The embedding scorer creates sentence embeddings per field using `@xenova/transformers` (mean pooled) and uses pairwise cosine similarity, then aggregates like the default mode.
Notes:
- Default embedding model: `Xenova/all-mpnet-base-v2` (higher accuracy; heavier).
- Lighter alternative: `Xenova/all-MiniLM-L6-v2` (faster; slightly lower accuracy).
## Development Workflow
Start the CLI in development mode with `tsx`:
```bash
npm run dev -- run --help
```
Run TypeScript compilation checks:
```bash
npm run build
```
Execute unit tests (if present, with Jest):
```bash
npm test
```
> **Note:** Initial dependency installation may require network access to fetch packages such as `@types/jest`.
## Project Structure
```
ai-comprehension-test/
├── src/
│ ├── cli/ # CLI entry point and command wiring
│ ├── core/ # AI agent client, test generation, and runners
│ ├── reporter/ # Console and JSON reporters
│ ├── scanner/ # TypeScript AST scanner and type definitions
│ ├── templates/ # Prompt templates for each test type
│ └── types/ # Shared TypeScript interfaces
├── jest.config.js # Jest configuration for generated tests
├── package.json # Dependencies and scripts
├── tsconfig.json # TypeScript configuration
└── README.md # Project documentation
```
## Troubleshooting
- **AI command not found:** Ensure `claude` or `codex` is installed locally and available on your `PATH`.

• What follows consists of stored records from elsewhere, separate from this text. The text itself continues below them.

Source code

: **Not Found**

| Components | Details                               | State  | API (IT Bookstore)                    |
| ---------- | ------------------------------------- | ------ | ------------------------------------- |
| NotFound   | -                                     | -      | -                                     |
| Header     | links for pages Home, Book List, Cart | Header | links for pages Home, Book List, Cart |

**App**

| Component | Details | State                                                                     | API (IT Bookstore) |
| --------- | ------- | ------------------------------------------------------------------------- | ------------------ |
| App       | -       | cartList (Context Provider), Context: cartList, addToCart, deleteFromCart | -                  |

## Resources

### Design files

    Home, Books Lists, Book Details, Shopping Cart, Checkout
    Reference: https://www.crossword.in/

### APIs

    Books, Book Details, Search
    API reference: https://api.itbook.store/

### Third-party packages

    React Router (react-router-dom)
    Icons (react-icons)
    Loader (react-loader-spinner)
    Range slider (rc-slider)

- **Timeouts during AI calls:** Increase `AI_COMP_TEST_TIMEOUT` or verify that the agent is responsive.
- **Jest test failures:** Review the generated test files in the output directory and rerun with `--verbose` for additional logs.
## License
This project is licensed under the MIT License. See [LICENSE](LICENSE) for details.